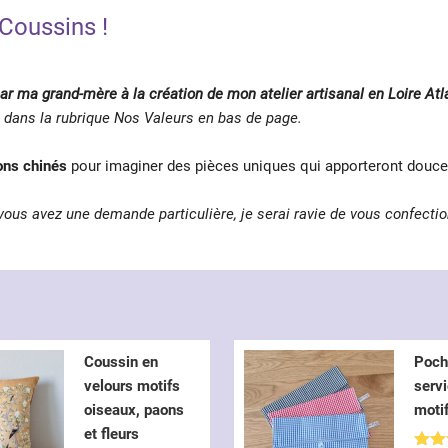
 Coussins !
ar ma grand-mère à la création de mon atelier artisanal en Loire Atl
 dans la rubrique Nos Valeurs en bas de page.
tons chinés
pour imaginer des pièces uniques qui apporteront douceur
vous avez une demande particulière, je serai ravie de vous confectio
Coussin en
Poch
velours motifs
servi
oiseaux, paons
moti
et fleurs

Try it: Repeat every line of the data exactly, but do not include pictures.

Expected answer:
 Coussins !
ar ma grand-mère à la création de mon atelier artisanal en Loire Atl
 dans la rubrique Nos Valeurs en bas de page.
tons chinés
pour imaginer des pièces uniques qui apporteront douceur
vous avez une demande particulière, je serai ravie de vous confectio
Coussin en
Poch
velours motifs
servi
oiseaux, paons
moti
et fleurs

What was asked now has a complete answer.